HOLLYWOOD — Tourists and shoppers along Hollywood Boulevard were given free bottles of water June 21 — a seemingly nice treat on a sweltering day — but some people weren’t exactly smiling when they realized the water was once swirling in a toilet.
Officials from the Orange County Water District and Orange County Sanitation District, who passed out the free bottles as part of a statewide tour, said the ultra-purified recycled water actually exceeds all state and federal quality standards. But that didn’t calm everyone’s nerves.
“Eww,” one passerby told NBC4 as she was offered a bottle. Another person suggested drinking toilet water should generally be reserved for dogs.
But the Orange County officials said they want to change people’s thinking about the benefits of recycling water.
“California, and the world, are increasingly becoming aware that we can reuse our local water supplies in a safe and cost-efficient manner,” said Denis Bilodeau, president of the Orange County Water District. “We have perfected the treatment technology at our groundwater replenishment system facility. We are taking our water and our message to the public to alleviate any ‘yuck’ factor.”
Orange County officials said the groundwater replenishment system facility has been producing purified water since 2008, but state regulations limit the ability to use it to replenish groundwater basins — but the state does allow it to be bottled and handed out as an educational tool.

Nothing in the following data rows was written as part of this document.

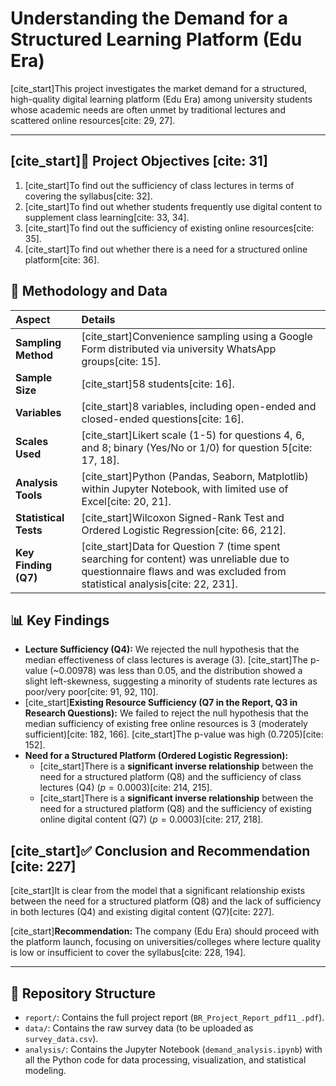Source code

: # Understanding the Demand for a Structured Learning Platform (Edu Era)

[cite_start]This project investigates the market demand for a structured, high-quality digital learning platform (Edu Era) among university students whose academic needs are often unmet by traditional lectures and scattered online resources[cite: 29, 27].

---

## [cite_start]🎯 Project Objectives [cite: 31]

1.  [cite_start]To find out the sufficiency of class lectures in terms of covering the syllabus[cite: 32].
2.  [cite_start]To find out whether students frequently use digital content to supplement class learning[cite: 33, 34].
3.  [cite_start]To find out the sufficiency of existing online resources[cite: 35].
4.  [cite_start]To find out whether there is a need for a structured online platform[cite: 36].

## 🧪 Methodology and Data

| Aspect | Details |
| :--- | :--- |
| **Sampling Method** | [cite_start]Convenience sampling using a Google Form distributed via university WhatsApp groups[cite: 15]. |
| **Sample Size** | [cite_start]58 students[cite: 16]. |
| **Variables** | [cite_start]8 variables, including open-ended and closed-ended questions[cite: 16]. |
| **Scales Used** | [cite_start]Likert scale (1-5) for questions 4, 6, and 8; binary (Yes/No or 1/0) for question 5[cite: 17, 18]. |
| **Analysis Tools** | [cite_start]Python (Pandas, Seaborn, Matplotlib) within Jupyter Notebook, with limited use of Excel[cite: 20, 21]. |
| **Statistical Tests** | [cite_start]Wilcoxon Signed-Rank Test and Ordered Logistic Regression[cite: 66, 212]. |
| **Key Finding (Q7)** | [cite_start]Data for Question 7 (time spent searching for content) was unreliable due to questionnaire flaws and was excluded from statistical analysis[cite: 22, 231]. |

## 📊 Key Findings

* **Lecture Sufficiency (Q4):** We rejected the null hypothesis that the median effectiveness of class lectures is average (3). [cite_start]The p-value (~0.00978) was less than 0.05, and the distribution showed a slight left-skewness, suggesting a minority of students rate lectures as poor/very poor[cite: 91, 92, 110].
* [cite_start]**Existing Resource Sufficiency (Q7 in the Report, Q3 in Research Questions):** We failed to reject the null hypothesis that the median sufficiency of existing free online resources is 3 (moderately sufficient)[cite: 182, 166]. [cite_start]The p-value was high (0.7205)[cite: 152].
* **Need for a Structured Platform (Ordered Logistic Regression):**
    * [cite_start]There is a **significant inverse relationship** between the need for a structured platform ($\text{Q8}$) and the sufficiency of class lectures ($\text{Q4}$) ($p=0.0003$)[cite: 214, 215].
    * [cite_start]There is a **significant inverse relationship** between the need for a structured platform ($\text{Q8}$) and the sufficiency of existing online digital content ($\text{Q7}$) ($p=0.0003$)[cite: 217, 218].

## [cite_start]✅ Conclusion and Recommendation [cite: 227]

[cite_start]It is clear from the model that a significant relationship exists between the need for a structured platform ($\text{Q8}$) and the lack of sufficiency in both lectures ($\text{Q4}$) and existing digital content ($\text{Q7}$)[cite: 227].

[cite_start]**Recommendation:** The company (Edu Era) should proceed with the platform launch, focusing on universities/colleges where lecture quality is low or insufficient to cover the syllabus[cite: 228, 194].

---

## 📂 Repository Structure

* `report/`: Contains the full project report (`BR_Project_Report_pdf11_.pdf`).
* `data/`: Contains the raw survey data (to be uploaded as `survey_data.csv`).
* `analysis/`: Contains the Jupyter Notebook (`demand_analysis.ipynb`) with all the Python code for data processing, visualization, and statistical modeling.
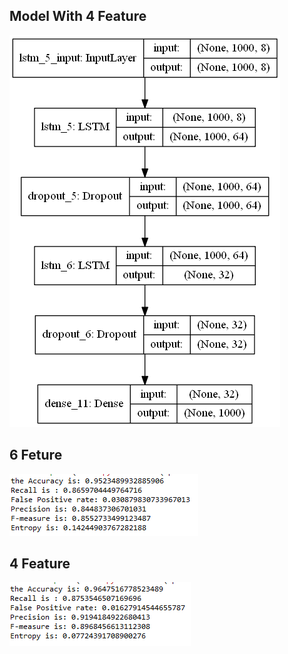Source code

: ## Model With 4 Feature
![alt text](model.png)

## 6 Feture
![alt text](Result.png)

## 4 Feature
![alt text](Result2.png)

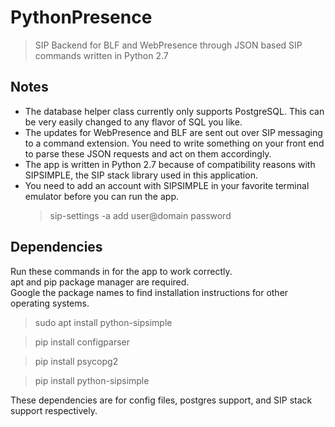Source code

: # PythonPresence  
> SIP Backend for BLF and WebPresence through JSON based SIP commands written in Python 2.7  

## Notes  
- The database helper class currently only supports PostgreSQL. This can be very easily changed to any flavor of SQL you like. 
- The updates for WebPresence and BLF are sent out over SIP messaging to a command extension. 
You need to write something on your front end to parse these JSON requests and act on them accordingly.  
- The app is written in Python 2.7 because of compatibility reasons with SIPSIMPLE, the SIP stack library used in this application.  
- You need to add an account with SIPSIMPLE in your favorite terminal emulator before you can run the app.
  > sip-settings -a add user@domain password  

## Dependencies  
Run these commands in for the app to work correctly.  
apt and pip package manager are required.  
Google the package names to find installation instructions for other operating systems.  

> sudo apt install python-sipsimple

> pip install configparser    

> pip install psycopg2    

> pip install python-sipsimple    


These dependencies are for config files, postgres support, and SIP stack support respectively.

So the Orange County Water District and the Sanitation District began their statewide tour in Hollywood in hopes of changing public opinion about the near-distilled-quality water.
“Today, we launch a year-long effort to reach as many people as we can in California to share our success and promote a very sustainable process that will increase our water reliability in the state,” said Greg Sebourn, steering committee chair for the Orange County Sanitation District and the groundwater replenishment system. “We’re able to produce safe and great-tasting drinking water, so let’s do all we can to preserve local water supplies by reusing them.”
The O.C. officials argued that the water-recycling facility costs less than importing water from Northern California and the Colorado River.
“As public agencies, we have a duty to share our commitment to creating safe, reliable and new sources of water with communities that, otherwise, might be put off without the knowledge we are providing and without being able to taste it,” Bilodeau said. “We’ve given tours of our facility for years, but this educates a limited audience. Now, with these bottles, we are able to reach a much larger audience.”